Cela doit bien faire dix ans qu’on m’a invitée. « Laissez tout tomber, on va embarquer pour un pays  qui va vous enchanter, vous embéguiner. » Je me suis laissée tentée. C’est l’été et pourtant il fait froid. J’y vais seule. Rêve d’enfant, aujourd’hui j’ai rendez-vous avec le Douanier Rousseau. 

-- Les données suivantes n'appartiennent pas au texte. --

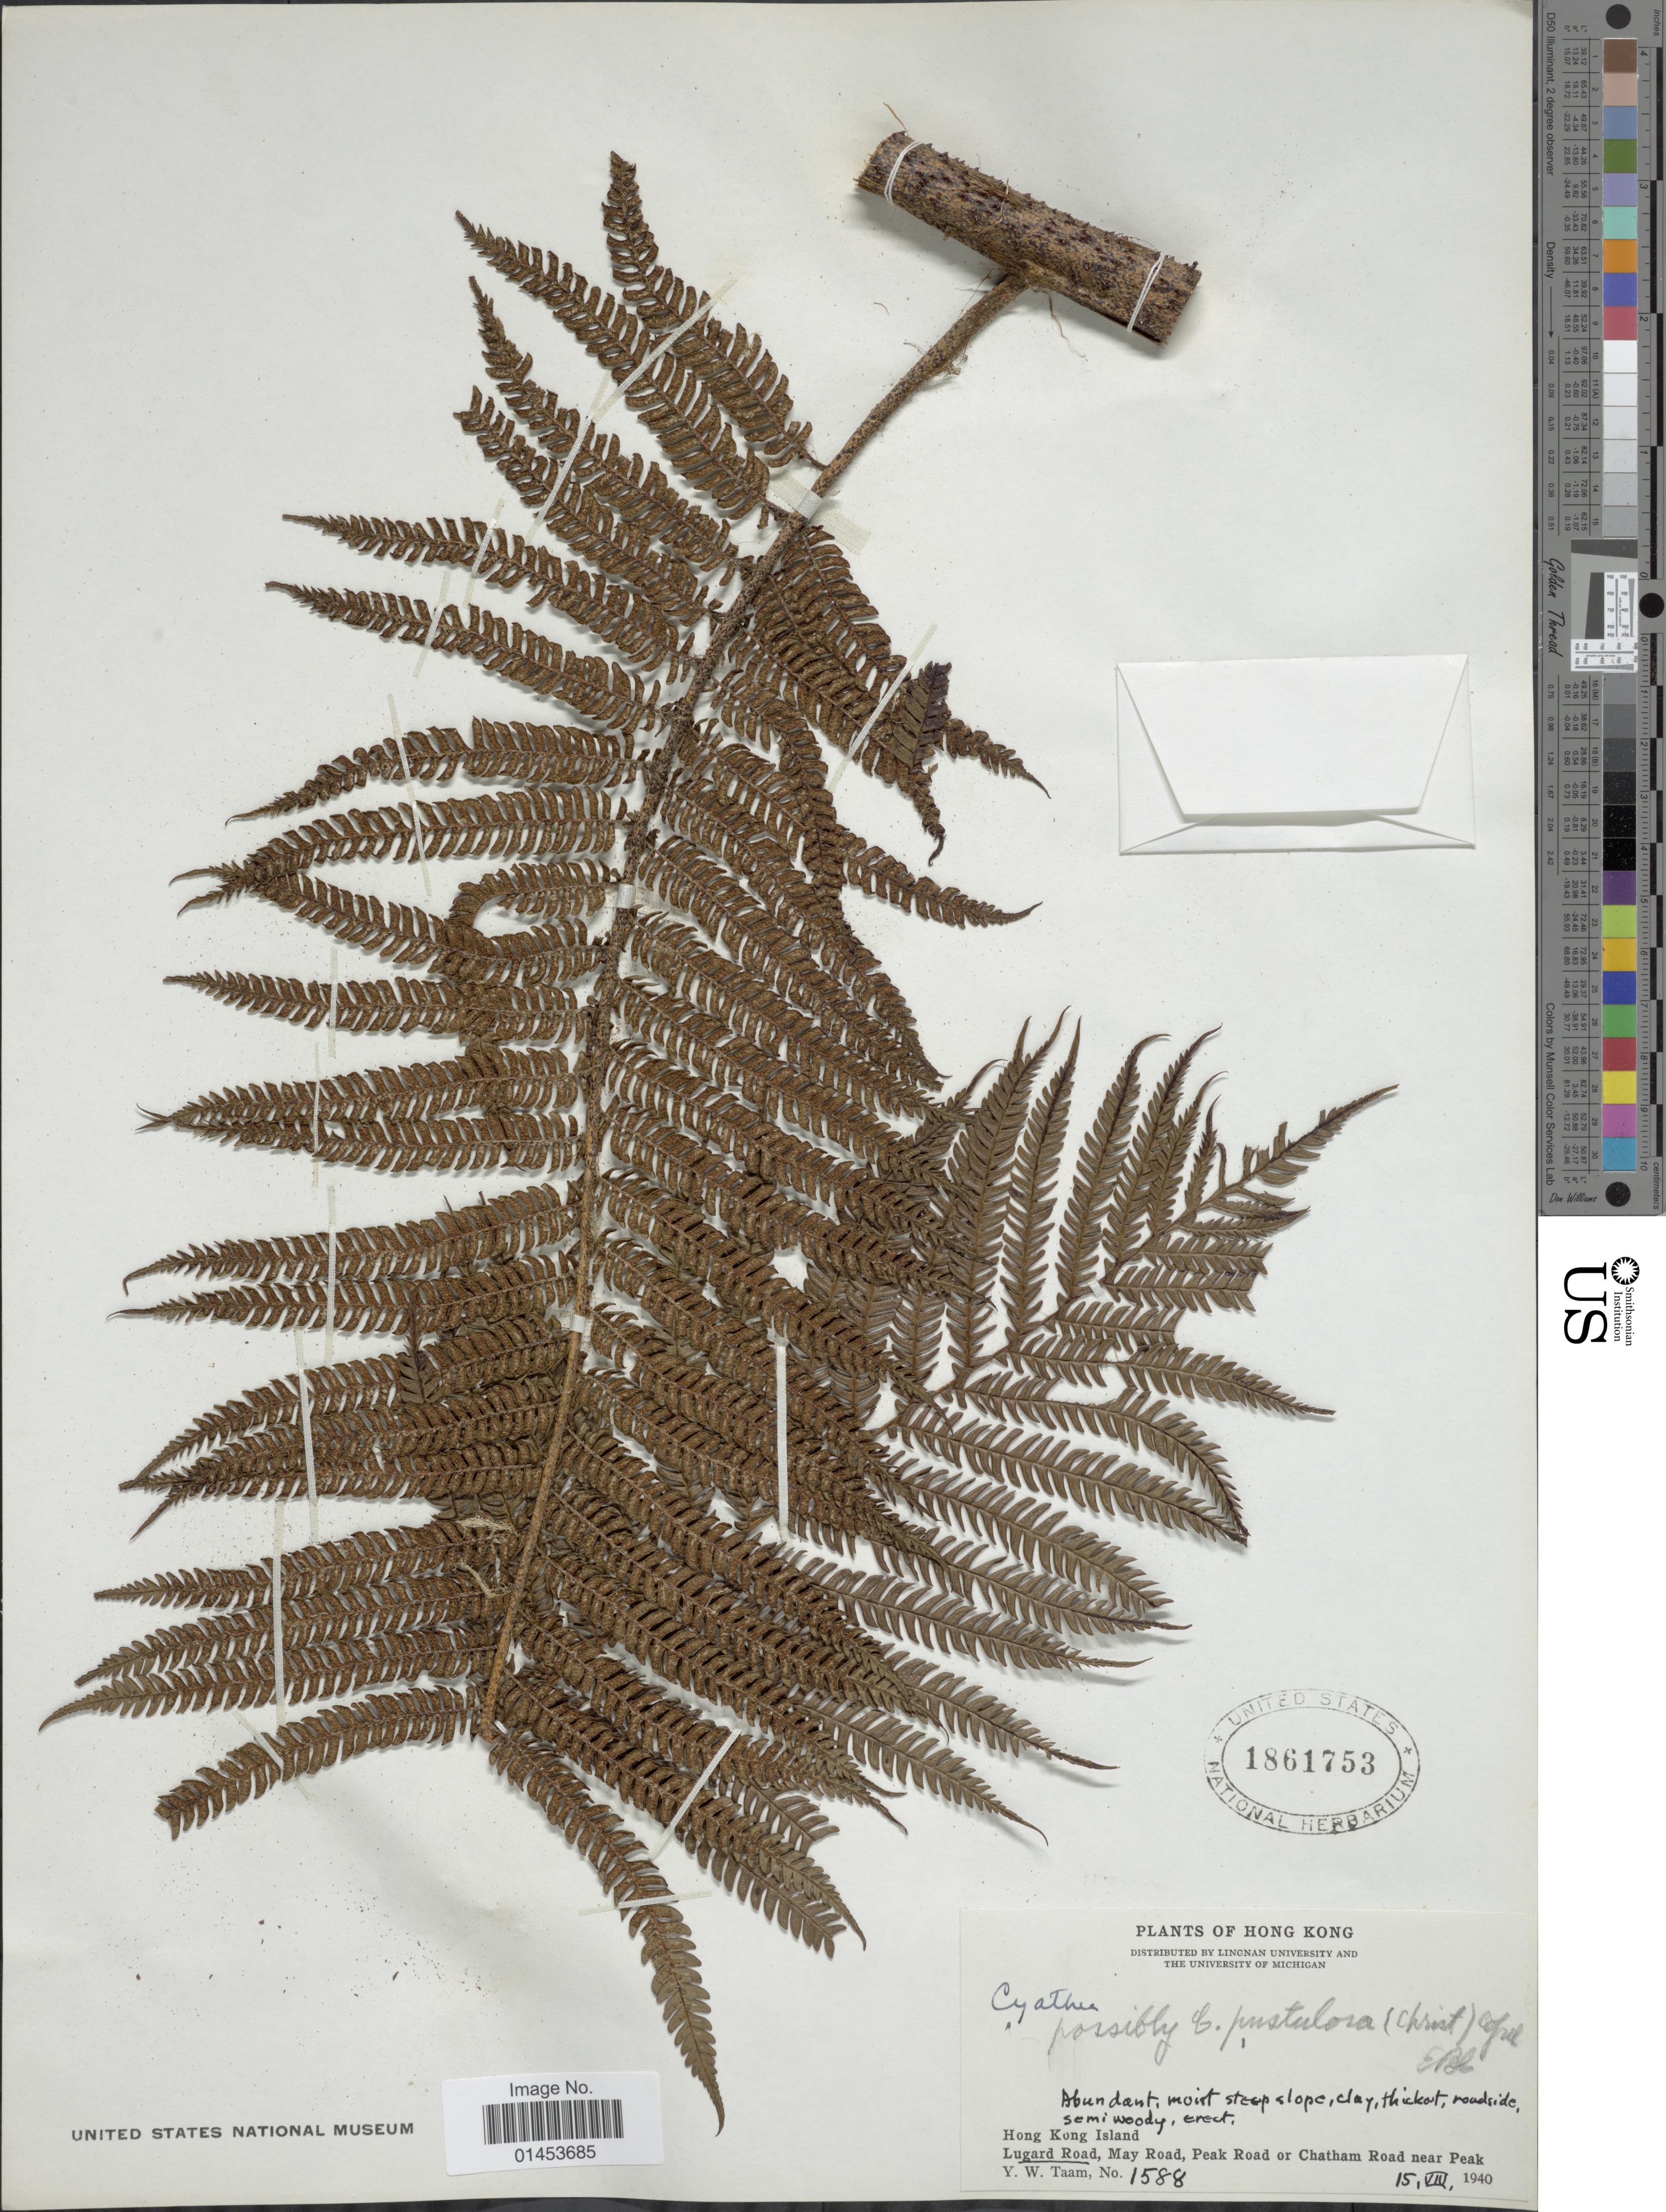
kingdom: Plantae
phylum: Tracheophyta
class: Polypodiopsida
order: Cyatheales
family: Cyatheaceae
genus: Cyathea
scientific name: Cyathea lepifera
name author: (J. Sm.) Copel.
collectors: Y. W. Taam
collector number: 1588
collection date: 1940-08-15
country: China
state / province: Hong Kong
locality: Hong Kong island, Lugard Road, May road, Peak Road or Chatham Road near Peak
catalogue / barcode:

La capitale terne et pressée s’estompe à mesure que je me rapproche du musée, déjà j’entrevois ce jardin merveilleux. La chaleur se diffuse dans mon corps, est-ce l’enthousiasme, l’ambiance d’Orsay ou les peintures qui me font cet effet ? Je rejoins cette île perdue au milieu de l’océan de grisaille parisienne. Je pénètre cet écrin de verdure. 
 
Pour commencer, je vais saluer mon hôte, il pose fièrement devant un bateau pavoisé. Le bleu du ciel et les perspectives distordues me font tourner la tête. Est-ce une photographie ou bien une toile que j’aperçois au loin ? En m’approchant, je reconnais la patte de l’artiste. La végétation semble étonnement plus exotique que cette famille réunie pour La noce. La curiosité me pique lorsque j’aperçois des portraits de femmes, je ne connaissais pas ces oeuvres, je les observe sans m’attarder plus longtemps. Je ne suis pas sûre qu’elles me plaisent. D’un coup, je me retrouve nez-à-nez avec une fillette démesurée. Cet Enfant à la poupée m’était, lui aussi, inconnu. Mes yeux restent fixés sur son visage à la fois mélancolique et inquiétant, je ne sais si j’ai envie de la consoler ou de la fuir, mais attendez… il ne s’agit que d’un tableau ! Mon estomac se met à gronder lorsque j’entrevois ces natures mortes de fruits, si réalistes et appétissantes. La richesse et la précision des compositions florales me rappellent la végétation luxuriante des jungles que j’ai hâte de contempler. La Guerre me frappe de plein fouet, comment ai-je pu l’oublier celle-là ? Je sens presque l’odeur âcre qui se dégage de sa torche fumante, ce paysage sombre et désolé me noue la gorge. Les corps entassés, le cheval monstrueux, les corbeaux noirs, les nuages couleurs chair… le tout me donne l’impression d’une inquiétante étrangeté.
 
Le contraste est saisissant avec les tableaux qui suivent, le voilà le pays tant loué ! Je m’enfonce dans cette forêt tropicale, je distingue Ève et admire ce « soleil de feu caché dans les roseaux ». Maintenant, la nuit est tombée. « Au clair de la lune, dans la forêt endormie » je me laisse charmer, tout comme les serpents, par cette silhouette noire et énigmatique. Je parviens enfin à détourner mon attention de ce captivant tableau, mais aussitôt mon regard se pose sur la belle Yadwigha. Lascive et fabuleuse, j’ai presque oublié que c’est pour elle que j’ai accepté ce rendez-vous. Enfant déjà, elle me fascinait, et me voici enfin à la contempler. Sa présence est palpable, je m’approche et me recule pour être sûre de ne rater aucun détail. Il me reste la jungle sauvage à traverser, « des ombres félines se dessinent par magie », les animaux exotiques se cachent derrière les feuillages. Je suis éblouie par les couleurs éclatantes de ces toiles. Je reste longtemps à apprécier ces paradis dans une atmosphère presque fantastique, il me semble entendre le bruit de cette cascade et rugir un lion derrière moi. 
 
Il est alors temps de partir, je retourne sur mes pas pour dire adieu au Rêve. Je sors et retrouve Paris. Il fait froid mais le soleil s’est levé. Comme le Douanier, je suis déjà nostalgique de ce paradis perdu à la nature luxuriante.
 
Laureline Guilloteau.

Citations : « Vive le Douanier Rousseau » , La Compagnie Créole.